(Instructions to follow) Reproduce the entries from the line with "Для получения ценовых предложений" up to and including the line with "петлевой четырехслойный", changing "Строп" to "Канат" and keeping everything else the same. Return only those lines.
Segment Start: Exercise inputs
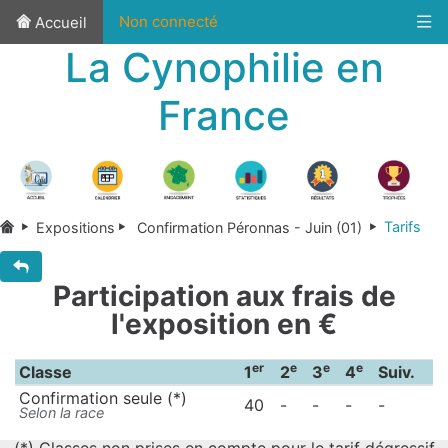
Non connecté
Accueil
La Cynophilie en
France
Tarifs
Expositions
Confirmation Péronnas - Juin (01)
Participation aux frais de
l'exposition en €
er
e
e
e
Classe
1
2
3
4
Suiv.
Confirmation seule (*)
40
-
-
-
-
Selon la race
Segment End: Exercise inputs
Segment Start: Exercise inputs
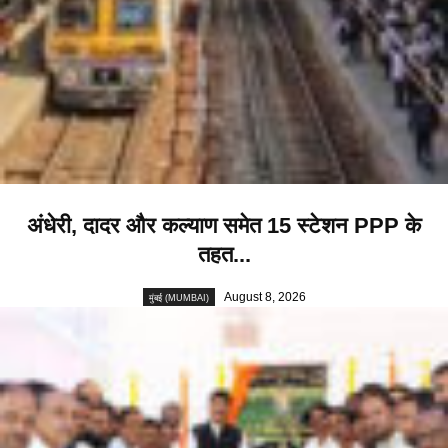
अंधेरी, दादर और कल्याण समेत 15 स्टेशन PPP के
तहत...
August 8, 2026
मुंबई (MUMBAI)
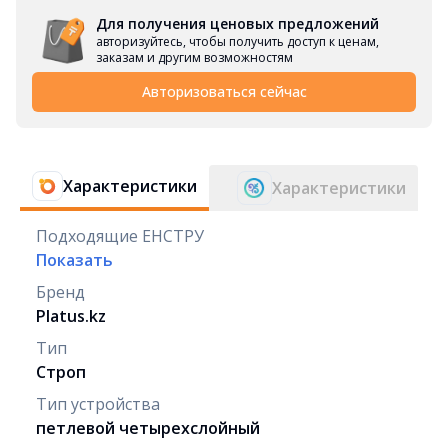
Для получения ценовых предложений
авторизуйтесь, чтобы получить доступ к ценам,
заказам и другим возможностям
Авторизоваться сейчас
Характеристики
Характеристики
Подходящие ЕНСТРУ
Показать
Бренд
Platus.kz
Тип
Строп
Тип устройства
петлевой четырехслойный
Segment End: Exercise inputs
Segment Start: Exercise inputs
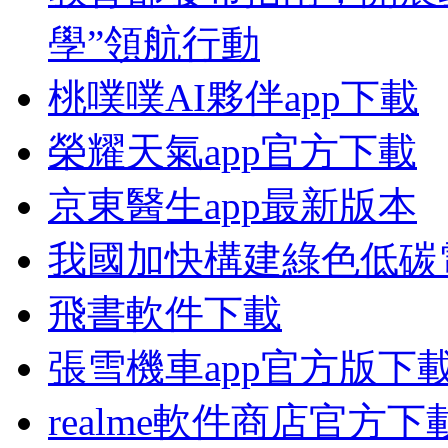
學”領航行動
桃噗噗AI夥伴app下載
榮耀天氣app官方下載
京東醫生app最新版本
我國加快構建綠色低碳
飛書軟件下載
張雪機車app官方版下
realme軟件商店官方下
Segment End: Exercise inputs
(Written answer)
Для получения ценовых предложений
авторизуйтесь, чтобы получить доступ к ценам,
заказам и другим возможностям
Авторизоваться сейчас
Характеристики
Характеристики
Подходящие ЕНСТРУ
Показать
Бренд
Platus.kz
Тип
Канат
Тип устройства
петлевой четырехслойный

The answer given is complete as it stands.